═══ DATA LISTING
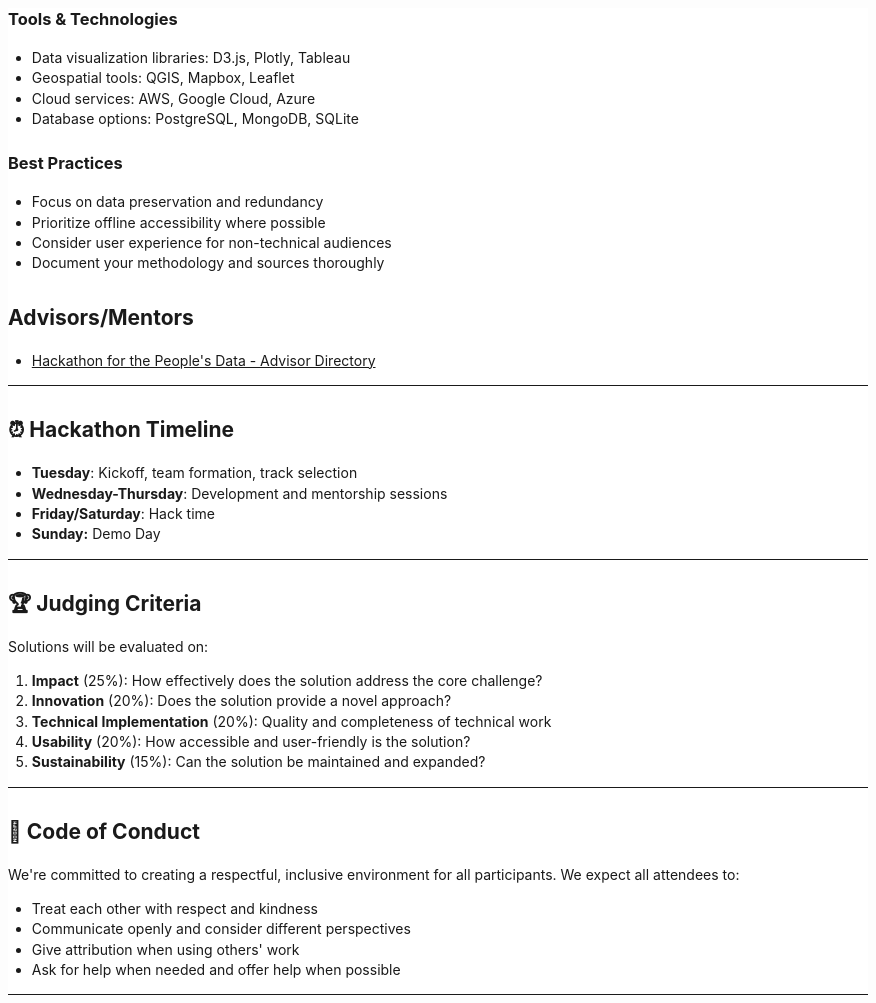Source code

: ### Tools & Technologies

- Data visualization libraries: D3.js, Plotly, Tableau
- Geospatial tools: QGIS, Mapbox, Leaflet
- Cloud services: AWS, Google Cloud, Azure
- Database options: PostgreSQL, MongoDB, SQLite

### Best Practices

- Focus on data preservation and redundancy
- Prioritize offline accessibility where possible
- Consider user experience for non-technical audiences
- Document your methodology and sources thoroughly

## Advisors/Mentors

- [Hackathon for the People's Data - Advisor Directory](https://www.notion.so/Hackathon-for-the-People-s-Data-Advisor-Directory-1ce558c2cfe280b3a4d2f4bc50ae35fb?pvs=21)

---

## ⏰ Hackathon Timeline

- **Tuesday**: Kickoff, team formation, track selection
- **Wednesday-Thursday**: Development and mentorship sessions
- **Friday/Saturday**: Hack time
- **Sunday:** Demo Day

---

## 🏆 Judging Criteria

Solutions will be evaluated on:

1. **Impact** (25%): How effectively does the solution address the core challenge?
2. **Innovation** (20%): Does the solution provide a novel approach?
3. **Technical Implementation** (20%): Quality and completeness of technical work
4. **Usability** (20%): How accessible and user-friendly is the solution?
5. **Sustainability** (15%): Can the solution be maintained and expanded?

---

## 🤝 Code of Conduct

We're committed to creating a respectful, inclusive environment for all participants. We expect all attendees to:

- Treat each other with respect and kindness
- Communicate openly and consider different perspectives
- Give attribution when using others' work
- Ask for help when needed and offer help when possible

---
══════
Exactly the lines from the one containing "- Communicate openly" through the end of the records should be reproduced, and no others.

- Communicate openly and consider different perspectives
- Give attribution when using others' work
- Ask for help when needed and offer help when possible

---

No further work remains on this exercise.